### [THE DATA]

=== Section Start ===

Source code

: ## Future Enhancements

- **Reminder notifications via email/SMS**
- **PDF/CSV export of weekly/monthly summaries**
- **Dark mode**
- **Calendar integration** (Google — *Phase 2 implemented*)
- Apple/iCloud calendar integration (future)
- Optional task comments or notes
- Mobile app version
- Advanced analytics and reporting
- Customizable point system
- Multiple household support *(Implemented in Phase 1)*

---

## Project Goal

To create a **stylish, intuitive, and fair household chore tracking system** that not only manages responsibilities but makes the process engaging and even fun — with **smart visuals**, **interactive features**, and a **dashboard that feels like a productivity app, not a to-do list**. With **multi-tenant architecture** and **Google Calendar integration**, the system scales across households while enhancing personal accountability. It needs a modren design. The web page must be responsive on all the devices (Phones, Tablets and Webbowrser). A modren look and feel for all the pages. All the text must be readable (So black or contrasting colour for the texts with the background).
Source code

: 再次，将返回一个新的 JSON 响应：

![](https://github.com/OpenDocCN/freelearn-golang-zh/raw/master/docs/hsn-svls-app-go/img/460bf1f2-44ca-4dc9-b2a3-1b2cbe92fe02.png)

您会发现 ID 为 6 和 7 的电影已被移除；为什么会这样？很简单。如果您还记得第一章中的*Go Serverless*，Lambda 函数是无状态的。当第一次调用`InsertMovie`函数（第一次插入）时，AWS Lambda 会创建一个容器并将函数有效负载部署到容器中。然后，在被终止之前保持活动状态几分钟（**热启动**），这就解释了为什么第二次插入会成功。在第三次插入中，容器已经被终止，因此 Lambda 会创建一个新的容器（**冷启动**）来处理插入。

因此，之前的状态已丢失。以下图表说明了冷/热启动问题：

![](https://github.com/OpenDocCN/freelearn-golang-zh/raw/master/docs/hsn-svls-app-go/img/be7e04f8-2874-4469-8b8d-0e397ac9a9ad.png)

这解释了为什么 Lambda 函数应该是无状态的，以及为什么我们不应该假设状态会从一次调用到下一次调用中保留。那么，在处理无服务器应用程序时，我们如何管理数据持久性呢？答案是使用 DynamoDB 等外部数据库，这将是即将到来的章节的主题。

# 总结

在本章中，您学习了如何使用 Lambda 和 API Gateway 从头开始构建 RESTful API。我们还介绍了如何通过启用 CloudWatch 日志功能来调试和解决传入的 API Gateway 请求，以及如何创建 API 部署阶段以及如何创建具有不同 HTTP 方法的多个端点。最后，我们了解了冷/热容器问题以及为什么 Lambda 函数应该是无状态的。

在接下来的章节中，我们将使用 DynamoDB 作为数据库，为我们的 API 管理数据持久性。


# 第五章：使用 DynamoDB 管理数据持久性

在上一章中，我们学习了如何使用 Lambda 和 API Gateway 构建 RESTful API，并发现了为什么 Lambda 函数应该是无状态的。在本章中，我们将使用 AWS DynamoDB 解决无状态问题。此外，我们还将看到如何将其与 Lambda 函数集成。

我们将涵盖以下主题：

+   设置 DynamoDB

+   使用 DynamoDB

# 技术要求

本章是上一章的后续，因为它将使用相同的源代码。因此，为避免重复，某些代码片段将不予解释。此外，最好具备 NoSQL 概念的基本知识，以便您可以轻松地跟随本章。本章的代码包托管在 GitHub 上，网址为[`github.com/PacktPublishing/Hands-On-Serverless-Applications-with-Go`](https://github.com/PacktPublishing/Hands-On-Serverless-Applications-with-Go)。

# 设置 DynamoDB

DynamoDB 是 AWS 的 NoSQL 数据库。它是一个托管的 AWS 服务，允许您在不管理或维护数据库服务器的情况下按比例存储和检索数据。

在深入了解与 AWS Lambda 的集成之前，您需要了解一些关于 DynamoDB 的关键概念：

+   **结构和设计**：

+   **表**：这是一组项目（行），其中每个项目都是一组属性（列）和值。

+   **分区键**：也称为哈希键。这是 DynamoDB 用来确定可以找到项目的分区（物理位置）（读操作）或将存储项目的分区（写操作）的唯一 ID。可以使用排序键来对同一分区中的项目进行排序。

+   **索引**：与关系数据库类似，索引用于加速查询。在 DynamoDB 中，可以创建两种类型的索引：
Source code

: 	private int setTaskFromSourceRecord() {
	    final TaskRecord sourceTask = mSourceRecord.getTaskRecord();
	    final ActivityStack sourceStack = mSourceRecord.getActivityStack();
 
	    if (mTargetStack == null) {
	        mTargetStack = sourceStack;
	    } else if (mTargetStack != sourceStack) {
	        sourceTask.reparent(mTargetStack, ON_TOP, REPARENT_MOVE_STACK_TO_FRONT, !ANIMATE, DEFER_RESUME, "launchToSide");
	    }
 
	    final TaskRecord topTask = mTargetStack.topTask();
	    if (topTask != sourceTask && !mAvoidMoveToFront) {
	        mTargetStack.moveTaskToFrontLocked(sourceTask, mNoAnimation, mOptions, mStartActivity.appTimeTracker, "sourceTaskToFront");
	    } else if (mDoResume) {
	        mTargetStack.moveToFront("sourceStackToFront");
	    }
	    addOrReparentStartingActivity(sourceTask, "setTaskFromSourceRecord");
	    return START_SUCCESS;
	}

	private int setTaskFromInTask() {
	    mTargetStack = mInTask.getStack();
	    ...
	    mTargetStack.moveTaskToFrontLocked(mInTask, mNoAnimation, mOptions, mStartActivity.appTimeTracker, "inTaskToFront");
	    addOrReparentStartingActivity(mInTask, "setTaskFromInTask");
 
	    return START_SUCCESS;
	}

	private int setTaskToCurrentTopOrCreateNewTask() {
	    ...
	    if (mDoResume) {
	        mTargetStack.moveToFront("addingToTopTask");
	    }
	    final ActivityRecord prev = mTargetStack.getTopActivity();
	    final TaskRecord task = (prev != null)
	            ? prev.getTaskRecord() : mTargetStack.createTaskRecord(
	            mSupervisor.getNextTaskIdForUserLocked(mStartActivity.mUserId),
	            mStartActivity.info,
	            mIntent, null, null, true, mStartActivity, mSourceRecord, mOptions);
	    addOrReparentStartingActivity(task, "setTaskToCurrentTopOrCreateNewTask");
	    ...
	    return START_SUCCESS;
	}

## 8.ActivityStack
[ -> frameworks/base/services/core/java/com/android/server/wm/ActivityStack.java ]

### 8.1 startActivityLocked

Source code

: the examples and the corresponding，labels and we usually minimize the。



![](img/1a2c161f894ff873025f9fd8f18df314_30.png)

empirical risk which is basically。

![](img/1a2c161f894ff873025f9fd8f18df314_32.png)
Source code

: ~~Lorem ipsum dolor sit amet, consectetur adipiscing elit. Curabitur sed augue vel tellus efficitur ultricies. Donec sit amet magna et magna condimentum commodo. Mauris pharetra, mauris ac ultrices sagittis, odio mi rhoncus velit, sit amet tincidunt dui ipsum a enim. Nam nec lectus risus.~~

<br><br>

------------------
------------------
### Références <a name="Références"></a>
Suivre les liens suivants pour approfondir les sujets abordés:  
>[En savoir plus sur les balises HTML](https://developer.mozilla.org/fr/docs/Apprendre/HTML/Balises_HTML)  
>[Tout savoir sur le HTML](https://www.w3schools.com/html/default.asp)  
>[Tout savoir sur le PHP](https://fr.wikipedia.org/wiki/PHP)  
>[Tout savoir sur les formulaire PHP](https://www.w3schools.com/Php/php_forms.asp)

=== Section End ===

### [EXERCISE]
Whichever lines of the data include the word "ActivityStack", pull them out.

### [OUTPUT FOR THIS EXERCISE]
	    final ActivityStack sourceStack = mSourceRecord.getActivityStack();
## 8.ActivityStack
[ -> frameworks/base/services/core/java/com/android/server/wm/ActivityStack.java ]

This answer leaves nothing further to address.